- [SUPPLIED MATERIAL]:

Segment Open

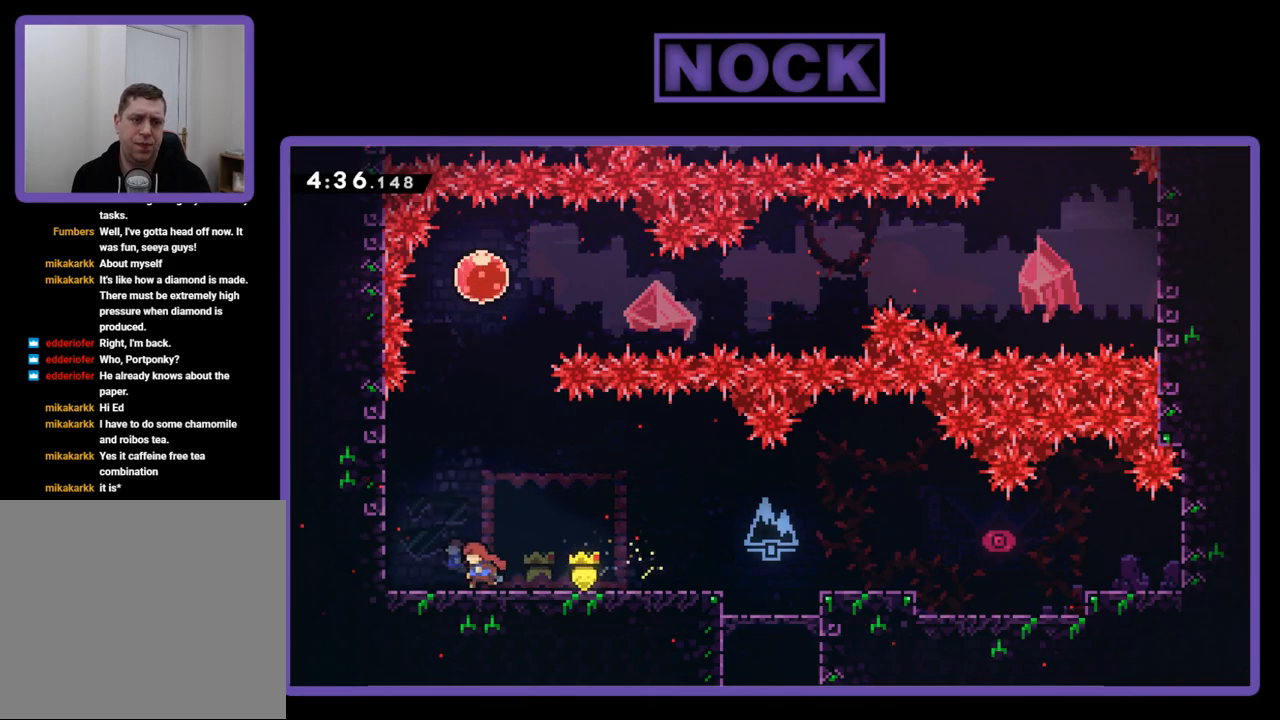
{"buttons": ["CROSS", "R2", "DPAD_UP", "DPAD_LEFT"], "events": [[33, "CROSS", "down"], [50, "DPAD_LEFT", "up"], [317, "DPAD_LEFT", "down"]]}
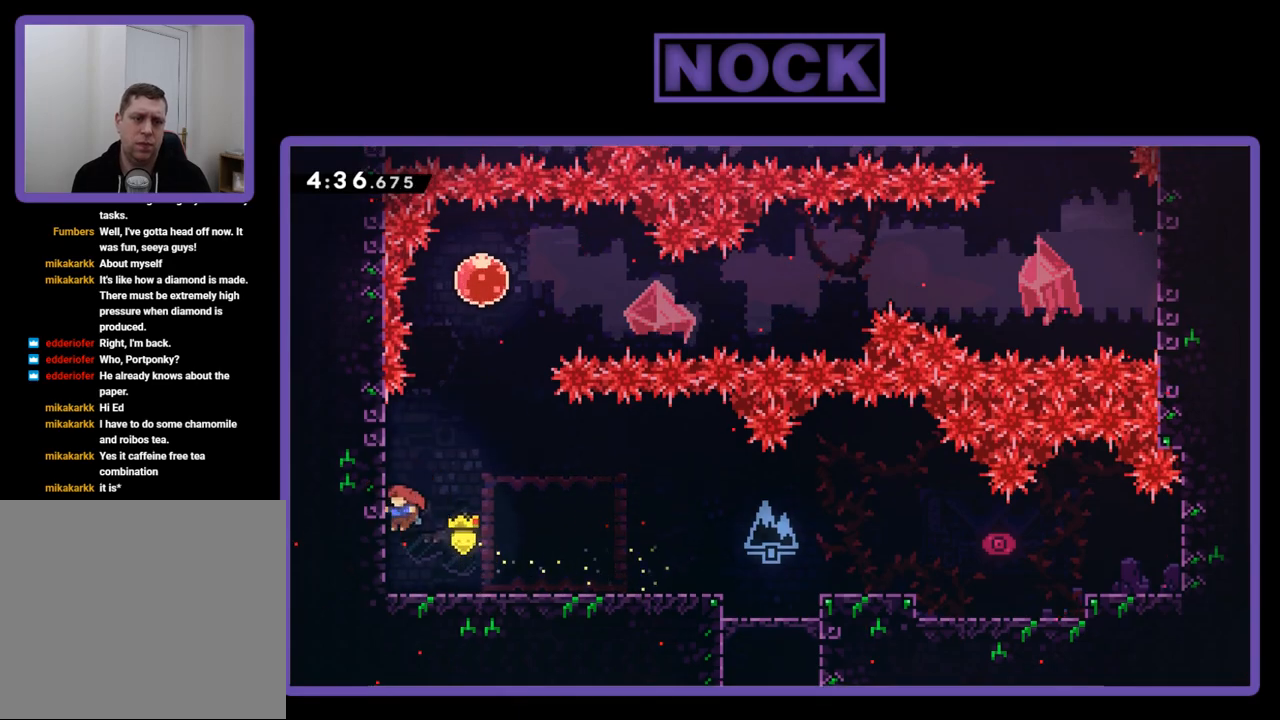
{"buttons": ["R2", "DPAD_UP"], "events": [[250, "CROSS", "up"], [350, "DPAD_LEFT", "up"]]}
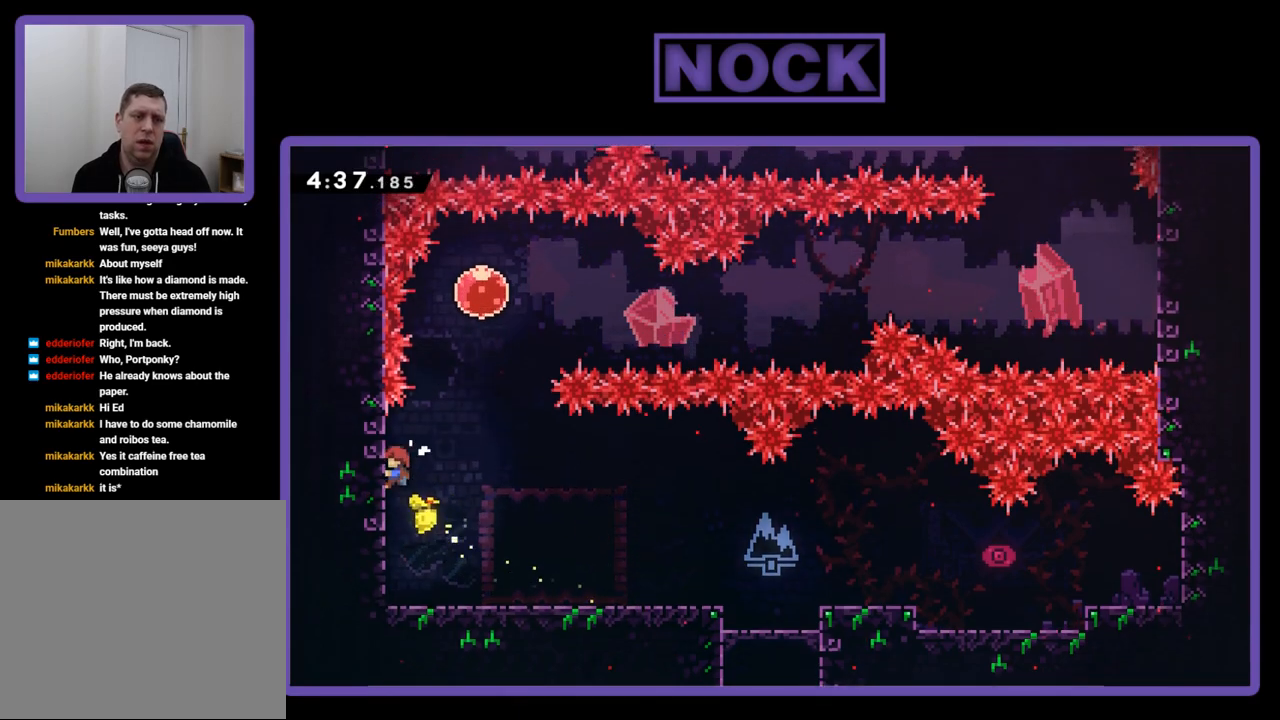
{"buttons": ["R2"], "events": [[150, "DPAD_UP", "up"], [250, "DPAD_RIGHT", "down"], [317, "CROSS", "down"], [450, "CROSS", "up"], [483, "DPAD_RIGHT", "up"]]}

Segment Closed

- [WHAT TO DO]: Output, word for word, the full listing above, with no pictures.

- [TASK ANSWER]:
{"buttons": ["CROSS", "R2", "DPAD_UP", "DPAD_LEFT"], "events": [[33, "CROSS", "down"], [50, "DPAD_LEFT", "up"], [317, "DPAD_LEFT", "down"]]}
{"buttons": ["R2", "DPAD_UP"], "events": [[250, "CROSS", "up"], [350, "DPAD_LEFT", "up"]]}
{"buttons": ["R2"], "events": [[150, "DPAD_UP", "up"], [250, "DPAD_RIGHT", "down"], [317, "CROSS", "down"], [450, "CROSS", "up"], [483, "DPAD_RIGHT", "up"]]}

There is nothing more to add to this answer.